- [Recorded data]
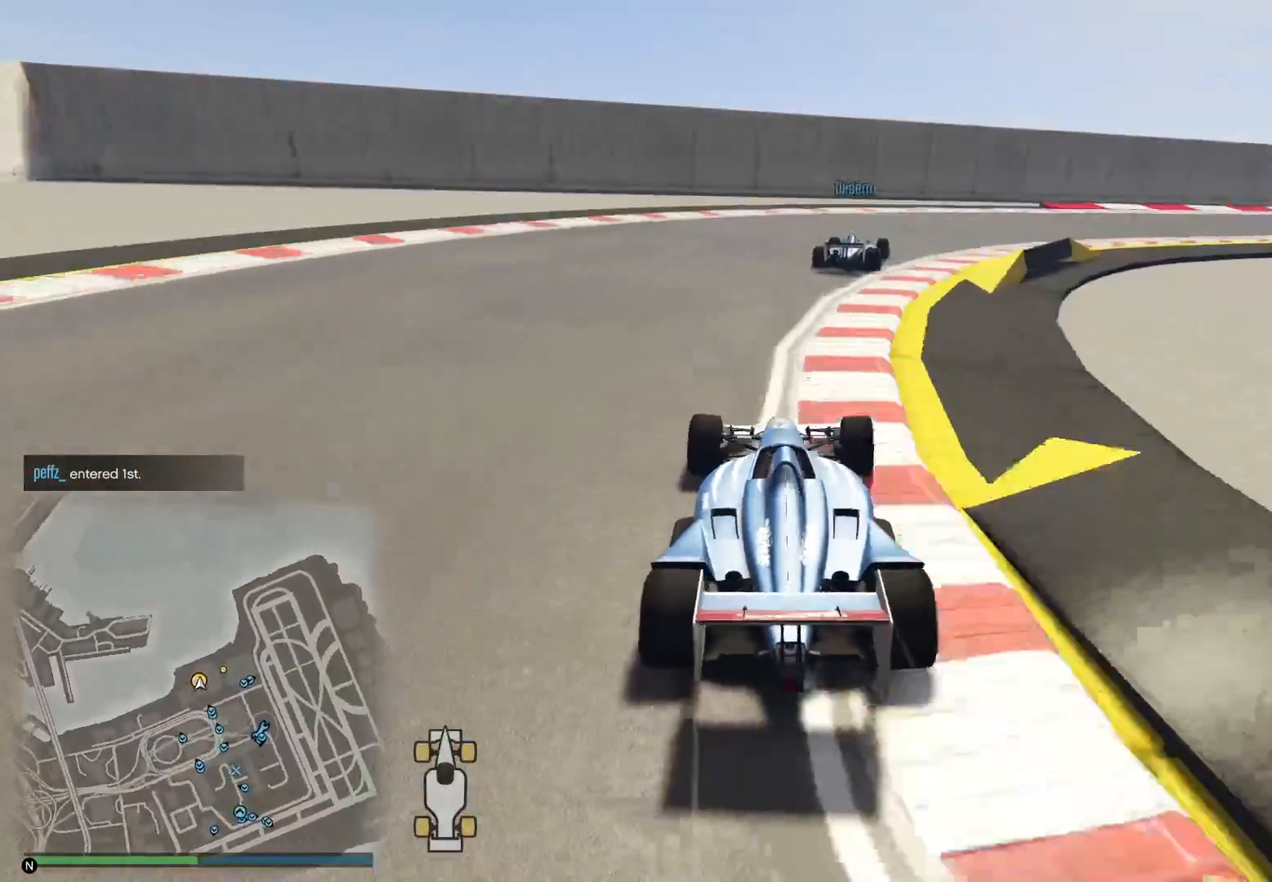
{"dt_ms": 500, "buttons": ["R2"], "left_stick": "right", "right_stick": "down-right", "events": [[333, "left_stick", "center"], [450, "left_stick", "right"]]}
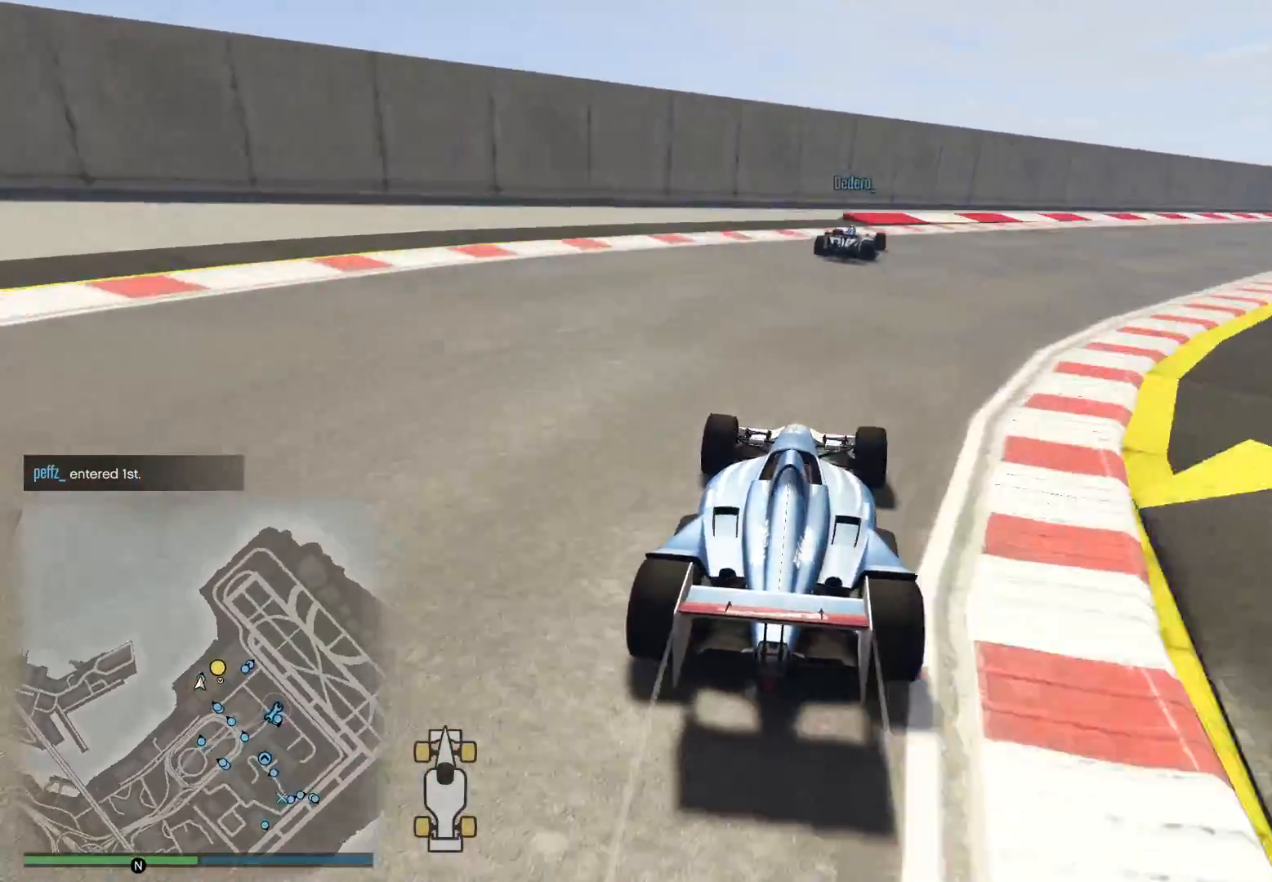
{"dt_ms": 500, "buttons": ["R2"], "left_stick": "right", "right_stick": "down-right", "events": [[133, "left_stick", "center"], [200, "left_stick", "right"]]}
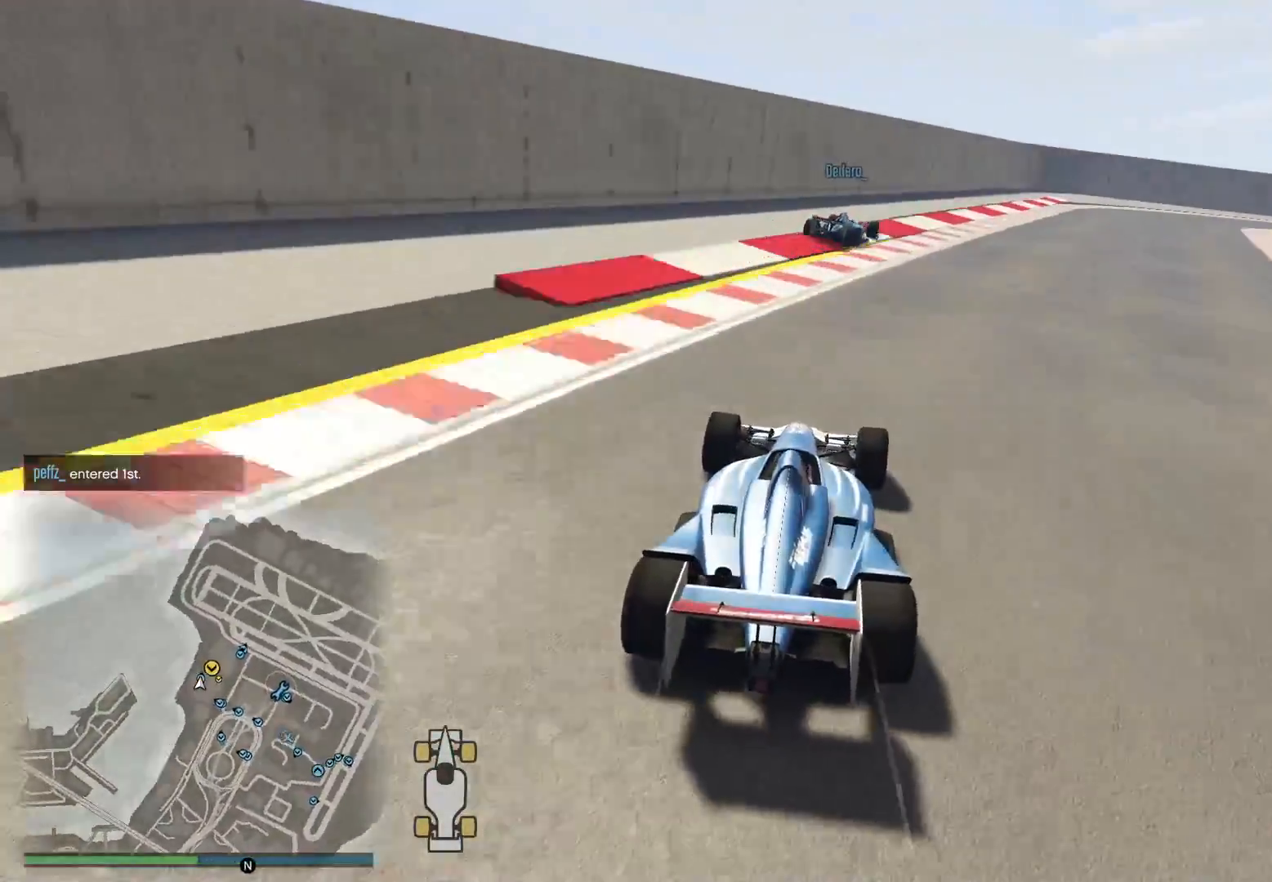
{"dt_ms": 500, "buttons": ["R2"], "left_stick": "center", "right_stick": "down-right", "events": [[100, "left_stick", "center"], [317, "left_stick", "right"], [450, "left_stick", "center"]]}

- [Task prompt]
Using the material above, set down every line exactly, but skip the pictures.

- [Reply to the exercise]
{"dt_ms": 500, "buttons": ["R2"], "left_stick": "right", "right_stick": "down-right", "events": [[333, "left_stick", "center"], [450, "left_stick", "right"]]}
{"dt_ms": 500, "buttons": ["R2"], "left_stick": "right", "right_stick": "down-right", "events": [[133, "left_stick", "center"], [200, "left_stick", "right"]]}
{"dt_ms": 500, "buttons": ["R2"], "left_stick": "center", "right_stick": "down-right", "events": [[100, "left_stick", "center"], [317, "left_stick", "right"], [450, "left_stick", "center"]]}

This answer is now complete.